Inside the gas chamber, I shuddered. A bat flapped its wings and darted by, I heard a wail. With flowers in her hands, a young woman sobbed uncontrollably. I look at the ground beneath my feet, it is ordinary cement floor; I look at the ceiling and see the sunrays slanting in from the chimney, I stand under its warmth. In 1941, Marie must have stood here, naked, coughing, gasping for that last breath after the deadly pellets were dropped from the same chute. I step back; the thought of Marie is slaying my senses. I touch the iron gurney by the crematorium and want to say a prayer…
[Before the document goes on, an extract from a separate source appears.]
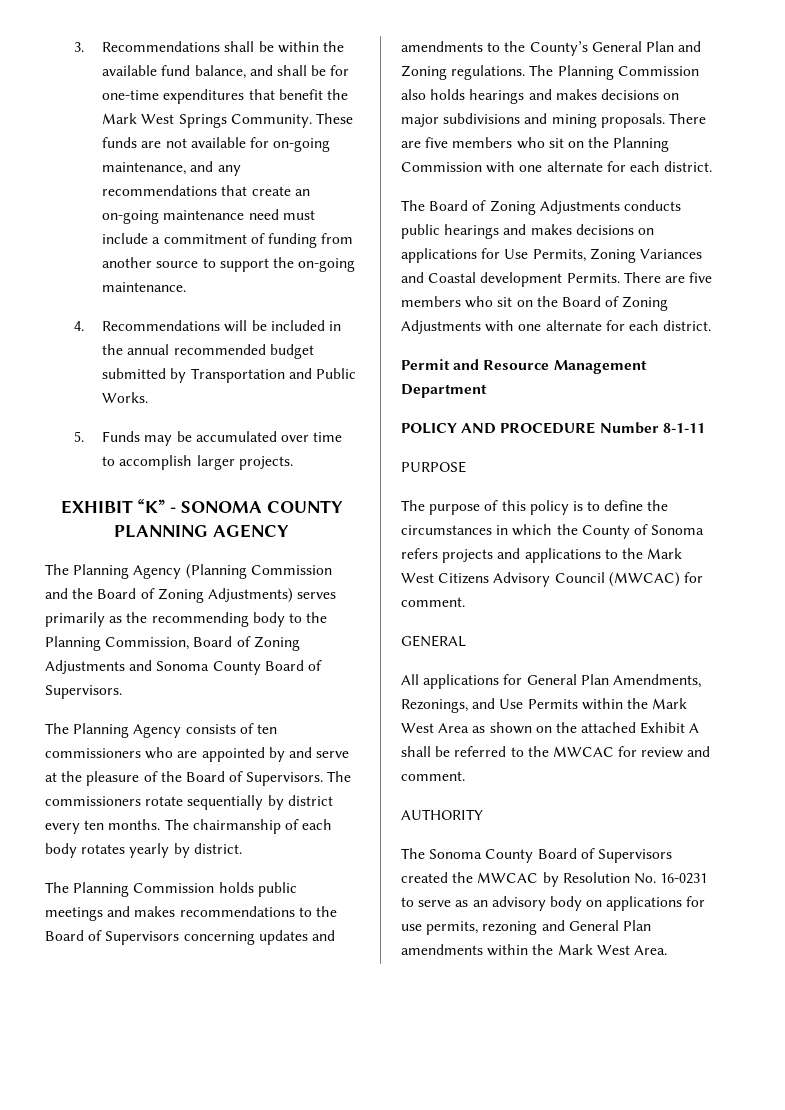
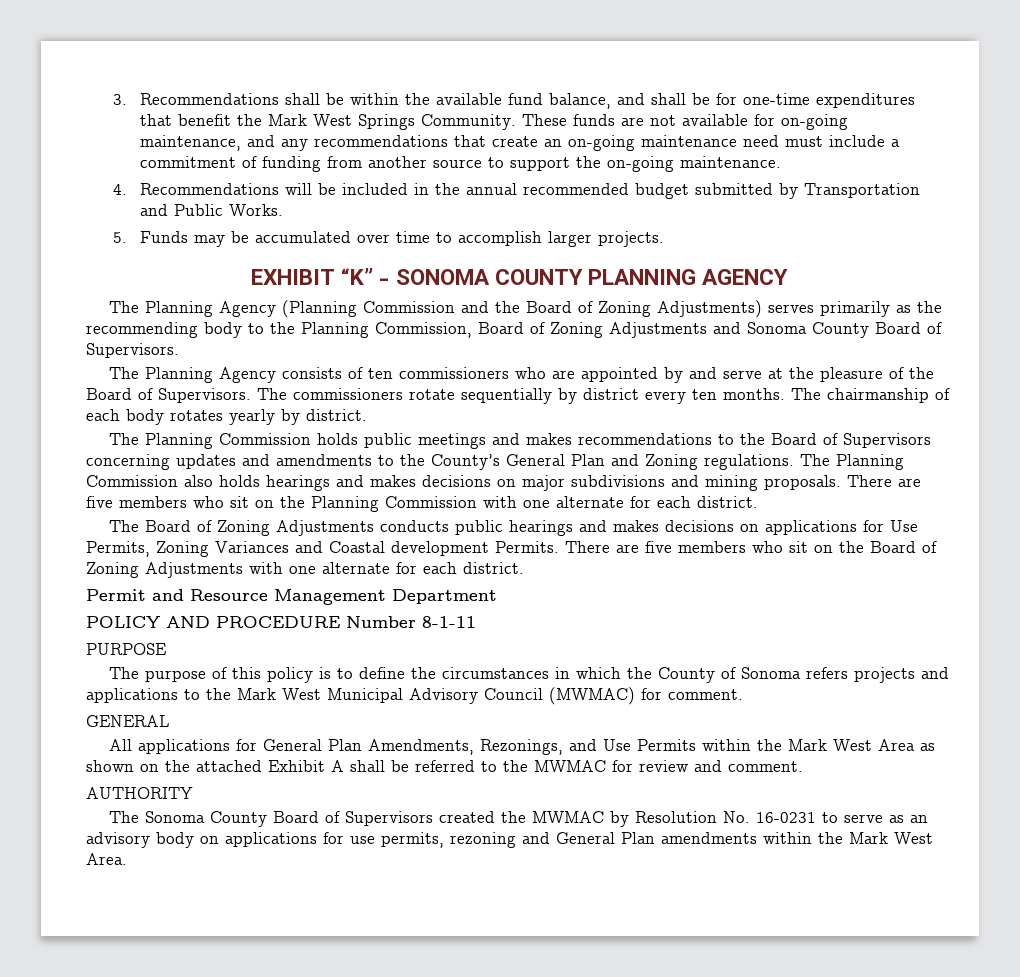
[438,573,490,584] Citizens -> [327,688,403,703] Municipal
[608,572,680,587] (MWCAC) -> [549,687,635,705] (MWMAC)
[552,746,614,757] MWCAC -> [534,760,606,772] MWMAC
[477,872,539,883] MWCAC -> [532,811,605,823] MWMAC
My thoughts are interrupted. “This is the end of the tour.” From the black recorder I hear the scratchy voice of the pretty guide in blue chandelier earrings. I could hear the shuffle of shoes as others from my group hurried out. I did not. I had to finish my prayer. I closed my eyes and thought of Marie. And the million others at Auschwitz.
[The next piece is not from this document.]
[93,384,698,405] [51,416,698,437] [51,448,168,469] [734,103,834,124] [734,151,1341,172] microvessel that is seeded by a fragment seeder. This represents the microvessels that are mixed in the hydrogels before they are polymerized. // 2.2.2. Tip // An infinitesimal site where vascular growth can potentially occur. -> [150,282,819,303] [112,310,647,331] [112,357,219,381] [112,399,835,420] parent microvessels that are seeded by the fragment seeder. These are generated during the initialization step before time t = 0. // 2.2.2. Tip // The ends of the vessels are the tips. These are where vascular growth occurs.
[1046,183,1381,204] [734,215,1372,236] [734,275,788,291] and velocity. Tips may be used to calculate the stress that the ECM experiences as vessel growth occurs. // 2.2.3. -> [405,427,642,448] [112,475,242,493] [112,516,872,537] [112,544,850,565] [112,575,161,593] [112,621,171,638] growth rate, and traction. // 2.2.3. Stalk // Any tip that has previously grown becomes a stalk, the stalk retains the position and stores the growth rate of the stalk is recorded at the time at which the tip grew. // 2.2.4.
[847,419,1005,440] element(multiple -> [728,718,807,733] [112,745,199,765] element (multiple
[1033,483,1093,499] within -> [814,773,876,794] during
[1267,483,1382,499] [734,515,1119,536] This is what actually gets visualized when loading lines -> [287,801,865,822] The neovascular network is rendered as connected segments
Then a thought gnawed at my heart. What if Fate had played dirty with me? What if I were in Auschwitz? What if it were not Marie Kafka but I who took that train from Prague? What if? I walk back towards the main entrance. I see the barbed wires. The skull painted on a wooden post. I deposit the headphone and walk out. The clouds had vanished with the wind, the sun was sweltering, my throat was parched. I see an ice-cream kiosk. I pull out coins from my wallet to buy an ice-cream. I hear footsteps behind me. And a loud cry. Is that Marie? I think of an emaciated Marie, curled up in the bunk. Cold and hungry. Bruised and teary. Separated from the family. Alone in her despair. I walk away from the kiosk. I forget about my parched throat. The ice-cream. I buy a white rose. I do not know where Marie lay. For her, I place the rose under a tree. Marie must have walked that path once.
I think of Marie and head towards the bus.
I look back. A little girl in pigtails and pinafore had picked that rose…Marie must have looked like her before she packed that brown suitcase, painted her name, added the squiggle and took that train from Prague. If only there was no Auschwitz, Marie would have been nearly 70 today.
Someone once said, “Ever since I have come back from Auschwitz, I have cried every night.” Ever since I have come back from Auschwitz, I have prayed for Marie every night. A question has been gnawing at my soul: What if Fate had played dirty with me? What if I were Marie Kafka who died in Auschwitz? What if….? I have returned from Auschwitz but that thought has left me sleepless. I can sleep no more, Marie.